From the malloc thread below, copy word for word the stretch from "But in the above" through "the current scope.".

(EXERCISE PASSAGE)
────────────────────
Malloc function in dynamic lists

Question

I'm getting started with dynamic lists and i don't understand why it is necessary to use the malloc function even when declaring the first node in the main() program, the piece of code below should just print the data contained in the first node but if i don't initialize the node with the malloc function it just doesn't work:

 struct node{
    int data;
    struct node* next;
};

void insert(int val, struct node*);

int main() {
    struct node* head ;
    head->data = 2;
    printf("%d \n", head->data);

}

Answer 1

What you have invokes undefined behavior because you don't really have a node,, you have a pointer to a node that doesn't actually point to a node. Using malloc and friends creates a memory region where an actual node object can reside, and where a node pointer can point to.

In your code, struct node* head is a pointer that points to nowhere, and dereferencing it as you have done is undefined behavior (which can commonly cause a segfault). You must point head to a valid struct node before you can safely dereference it. One way is like this:

int main() {
    struct node* head;
    struct node myNode;
    head = &myNode;  // assigning the address of myNode to head, now head points somewhere
    head->data = 2;  // this is legal
    printf("%d \n", head->data);  // will print 2

}

But in the above example, myNode is a local variable, and will go out of scope as soon as the function exists (in this case main). As you say in your question, for linked lists you generally want to malloc the data so it can be used outside of the current scope.
────────────────────
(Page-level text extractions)
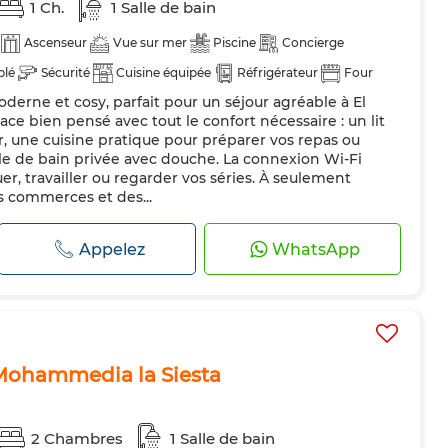
1 Ch.
1 Salle de bain
Ascenseur
Vue sur mer
Piscine
Concierge
blé
Sécurité
Cuisine équipée
Réfrigérateur
Four
erne et cosy, parfait pour un séjour agréable à El
ernet
ace bien pensé avec tout le confort nécessaire : un lit
, une cuisine pratique pour préparer vos repas ou
alle de bain privée avec douche. La connexion Wi-Fi
er, travailler ou regarder vos séries. À seulement
s commerces et des...
Appelez
WhatsApp
Mohammedia la Siesta
2 Chambres
1 Salle de bain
────────────────────
(RESULT)
But in the above example, myNode is a local variable, and will go out of scope as soon as the function exists (in this case main). As you say in your question, for linked lists you generally want to malloc the data so it can be used outside of the current scope.